— WRITTEN PROBLEM 1 —
Answer these questions about the kayak review:
(a) Which company makes the Axiom?
(b) Into how many parts does the writer split the review?
(c) What do slicey boats usually require instead of strength?
— WRITTEN PROBLEM 2 —
List every kind of paddler the kayak review names.
— WRITTEN PROBLEM 3 —
Rewrite the kayak review from "Dagger Axiom Review" down to "in this review.", swapping "Dagger Kayaks" for "the manufacturer".

[start TEXT SECTION]

Dagger Axiom Review

The Axiom is a planing hull slicey-stern design from Dagger Kayaks. A lot of what I like about it could apply to any slicey boat, so I'm going to split the review into two parts: one part about slicey boats in general, and the other about what's specific to the Axiom. I should also preface this review with a note that slicey boats aren't right for every situation or every paddler. This review is basically aimed at a time-traveling version of myself from the past. I'm imagining a creekboater that hasn't really thought about getting a slicey boat. If you're a beginner or intermediate paddler, or an older paddler who has the skills but not the desire to crush hyphie lines, then there are still plenty of reasons to consider a slicey boat. I'm just not going to discuss them much here in this review.

Slicey Boats

A lot of advanced paddlers really enjoy paddling slicey boats. If you ask why, they always seem to reply with something along the lines of "it's more fun," but they often have trouble articulating why that is the case. I've been thinking about it for a while, and I've come up with a few reasons. It basically boils down to the fact that slicey boats make simple things easy and complicated things harder. More simply: they usually require skill, not strength.

[end TEXT SECTION]
[start GIVEN DATA]

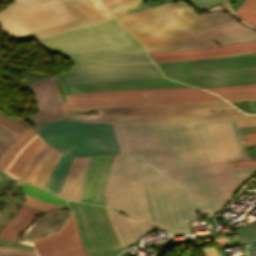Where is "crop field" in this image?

[end GIVEN DATA]

— TASK RESPONSE 1 —
(a) Dagger Kayaks
(b) Two
(c) Skill

— TASK RESPONSE 2 —
- Creekboater
- Beginner paddler
- Intermediate paddler
- Older paddler who has the skills but not the desire to crush hyphie lines
- Advanced paddlers

— TASK RESPONSE 3 —
Dagger Axiom Review

The Axiom is a planing hull slicey-stern design from the manufacturer. A lot of what I like about it could apply to any slicey boat, so I'm going to split the review into two parts: one part about slicey boats in general, and the other about what's specific to the Axiom. I should also preface this review with a note that slicey boats aren't right for every situation or every paddler. This review is basically aimed at a time-traveling version of myself from the past. I'm imagining a creekboater that hasn't really thought about getting a slicey boat. If you're a beginner or intermediate paddler, or an older paddler who has the skills but not the desire to crush hyphie lines, then there are still plenty of reasons to consider a slicey boat. I'm just not going to discuss them much here in this review.